Venture DAOs function very much in the same way as other DAOs (ie running on smart contracts). Its members (ie token-holders) pool capital, and the smart contracts will then invest the monies in ventures on either a pre-determined basis, or by a consensus. The returns on investment are then automatically distributed under pre-established governance terms in the smart contracts.
Venture DAOs are typically set up using a token-based system, with voting rights on a one-token one-vote basis. This can vary depending on how each DAO is set up. Alternatively, venture DAOs can be set up so that governance decisions are made by user reputation, based on on-chain data, which shows their versatility to suit both the needs of the investor and the investee.
Some real-world examples of venture DAOs are MetaCartel, SeedClub and DAO VC. MetaCartel was the first venture DAO and was founded in 2018. Its community consists of crypto-native founders, builders, engineers and investors, which provide capital, open-source tooling and apps to help support the growth of the DAO ecosystem.
The main difference between venture DAOs and VCs are its modes of governance. A VC’s direction and sector focus are determined by its leadership or management group. Venture DAOs, however, offer a more democratic approach, with decisions generally made on a majority consensus.
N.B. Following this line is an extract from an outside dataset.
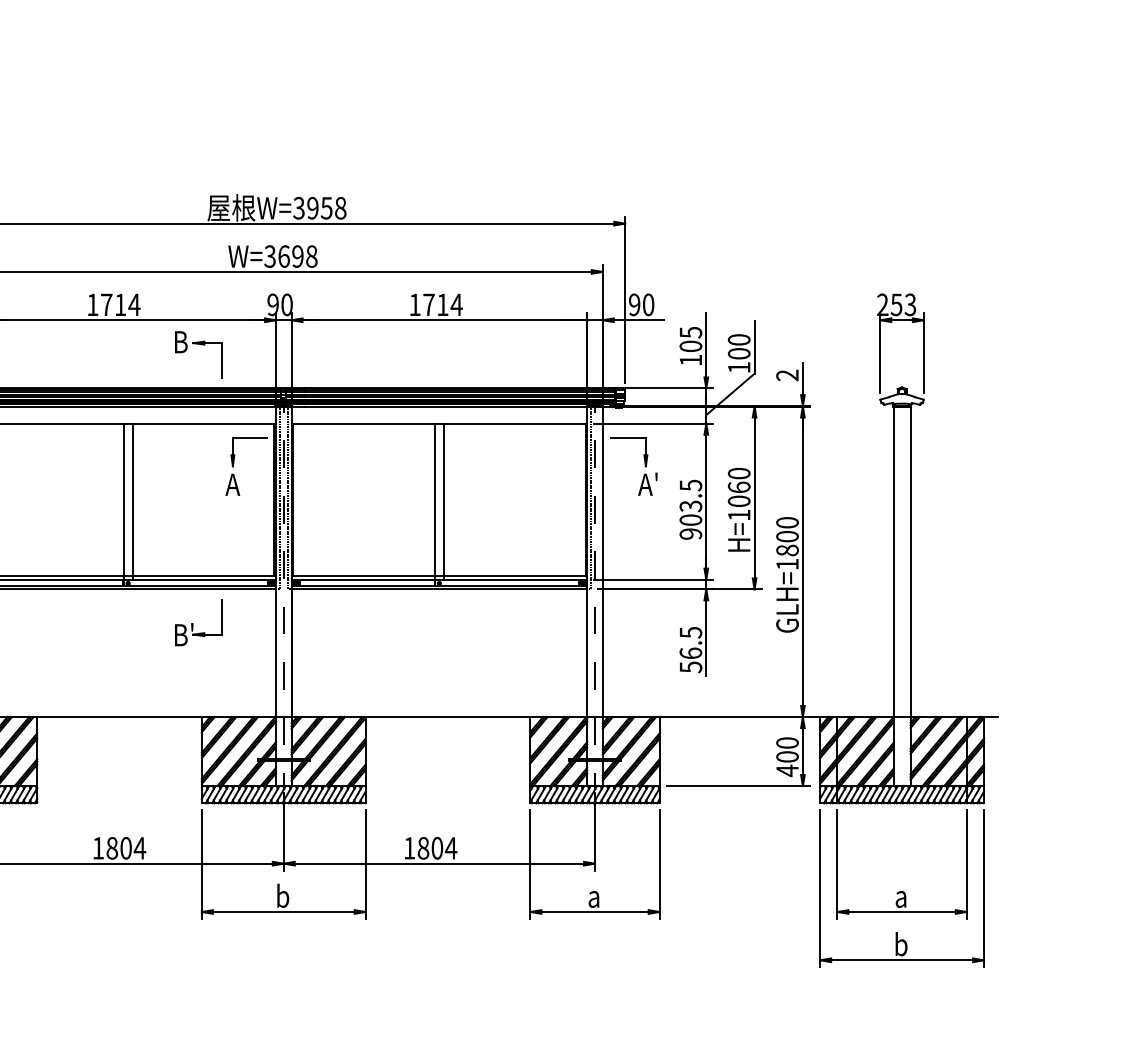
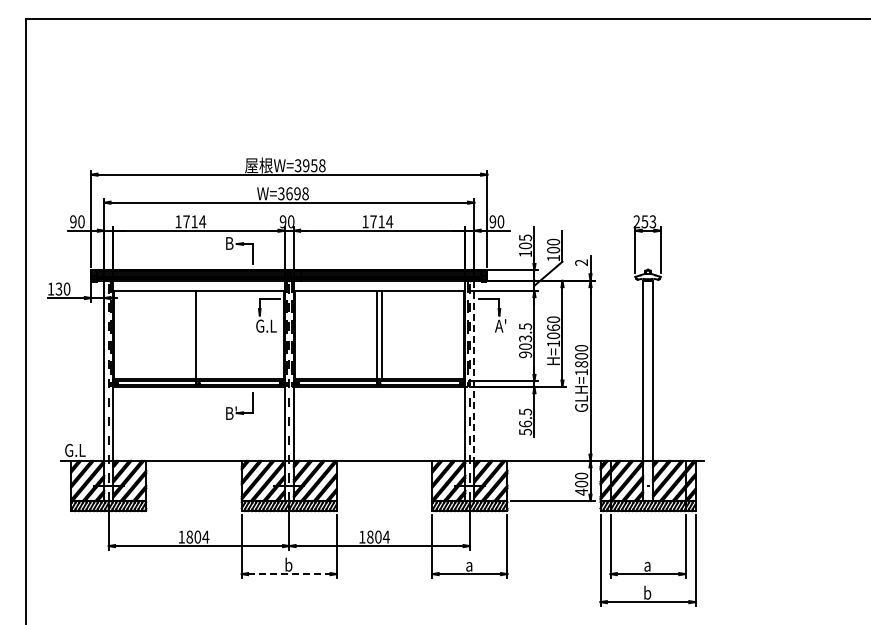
text: (242, 483) -> (265, 325), A -> G.L
line: (132, 500) -> (201, 335), removed
line: (602, 562) -> (474, 371), solid -> dashed
line: (284, 912) -> (289, 574), solid -> dashed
Unlike traditional VCs, venture DAOs provide greater access for investors, allowing members to find potential investments and even contribute to the due diligence process. There is also shared upside, whereby all members can benefit from the success of investments, not just a small number of partners.
Also, it has been argued that VCs focus on distributing their capital in a narrow range of sectors, resulting in an entrenchment of views and less innovation across the market. This is potentially the most important use case of DAOs, as they can liberalise early-stage, high-growth funding and arguably provide a plethora of new ventures access to vital funding.
DAOs should not be seen as a revolutionary competitor to VCs in terms of the equity investment market, and there is a limit to the level of disruption that they can cause. Venture DAOs should instead be seen as a participant in a different market, rather than a disruptive new player in early-stage, high-growth funding.
However, with the growth in Web 3.0 initiatives and projects in the metaverse, the number and variety of applications of DAOs will continue to rise. Any VCs that want to operate in the Web 3.0 space will be forced to adapt and branch out into these fields, or they will quickly get left behind.
There are also some concerns about how venture DAOs are to be regulated by the FCA, including anti-money laundering measures and whether they conduct regulated activities, but this is outside the scope of this article.
In summary, venture DAOs provide a new and exciting mode of funding in the market, but their impact will be very much limited to the sphere in which they operate, and they are unlikely to significantly shake up the current early-stage, high-growth funding landscape.